** Opening PROVIDED TEXT block **

Single by Merle Haggard and The Strangers

from the album I'm a Lonesome Fugitive
- B-side: "Someone Told My Story"
- Released: December 12, 1966
- Genre: Country
- Length: 2:56
- Label: Capitol
- Songwriter(s): Liz Anderson Casey Anderson
- Producer(s): Ken Nelson

Merle Haggard and The Strangers singles chronology
| "The Bottle Let Me Down" (1966) | "The Fugitive" (1966) | "I Threw Away the Rose" (1967) |

= The Fugitive (song) =

"The Fugitive" (later titled "I'm a Lonesome Fugitive" on the album) is a song recorded by American country music artist Merle Haggard and The Strangers, written by Liz Anderson and Casey Anderson (parents of country music singer Lynn Anderson). It was released in December 1966 as the first single and title track from the album I'm a Lonesome Fugitive. The song was Haggard and The Strangers' first number one hit on the U.S. country singles chart, spending one week at number one and fifteen weeks on the chart. The B-side, "Someone Told My Story", peaked at number 32 on the country chart.

** Closing PROVIDED TEXT block **

### EXERCISE AIM
Please rewrite the passage about the song, starting with "Merle Haggard and The Strangers singles" and going on through "the country chart.", and put "No. 1" wherever "number one" appears.

** Opening RECORD EXTRACTS block **

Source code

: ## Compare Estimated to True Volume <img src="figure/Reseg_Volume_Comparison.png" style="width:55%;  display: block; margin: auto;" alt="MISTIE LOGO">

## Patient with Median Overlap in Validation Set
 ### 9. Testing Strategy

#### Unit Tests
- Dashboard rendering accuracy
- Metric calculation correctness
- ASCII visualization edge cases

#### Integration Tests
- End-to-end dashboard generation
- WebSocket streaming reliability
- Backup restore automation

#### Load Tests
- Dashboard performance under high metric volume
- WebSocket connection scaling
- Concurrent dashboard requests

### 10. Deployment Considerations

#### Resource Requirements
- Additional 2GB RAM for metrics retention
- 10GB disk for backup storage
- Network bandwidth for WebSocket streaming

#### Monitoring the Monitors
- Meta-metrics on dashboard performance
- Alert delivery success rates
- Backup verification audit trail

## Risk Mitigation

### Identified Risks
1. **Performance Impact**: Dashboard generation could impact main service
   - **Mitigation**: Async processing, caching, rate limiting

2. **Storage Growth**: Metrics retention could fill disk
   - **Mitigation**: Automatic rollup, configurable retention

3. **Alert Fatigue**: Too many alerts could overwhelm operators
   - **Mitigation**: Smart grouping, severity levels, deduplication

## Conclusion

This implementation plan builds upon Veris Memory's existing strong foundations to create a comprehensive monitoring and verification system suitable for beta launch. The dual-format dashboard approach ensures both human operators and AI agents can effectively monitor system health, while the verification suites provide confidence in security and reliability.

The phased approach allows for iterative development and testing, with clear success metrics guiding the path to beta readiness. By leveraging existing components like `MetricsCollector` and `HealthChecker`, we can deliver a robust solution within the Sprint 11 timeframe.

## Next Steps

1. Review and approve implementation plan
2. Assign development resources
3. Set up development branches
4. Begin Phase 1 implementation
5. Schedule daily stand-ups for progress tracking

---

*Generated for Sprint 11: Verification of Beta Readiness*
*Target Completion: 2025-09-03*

** Closing RECORD EXTRACTS block **

### ANSWER TO THIS PROBLEM
Merle Haggard and The Strangers singles chronology
| "The Bottle Let Me Down" (1966) | "The Fugitive" (1966) | "I Threw Away the Rose" (1967) |

= The Fugitive (song) =

"The Fugitive" (later titled "I'm a Lonesome Fugitive" on the album) is a song recorded by American country music artist Merle Haggard and The Strangers, written by Liz Anderson and Casey Anderson (parents of country music singer Lynn Anderson). It was released in December 1966 as the first single and title track from the album I'm a Lonesome Fugitive. The song was Haggard and The Strangers' first No. 1 hit on the U.S. country singles chart, spending one week at No. 1 and fifteen weeks on the chart. The B-side, "Someone Told My Story", peaked at number 32 on the country chart.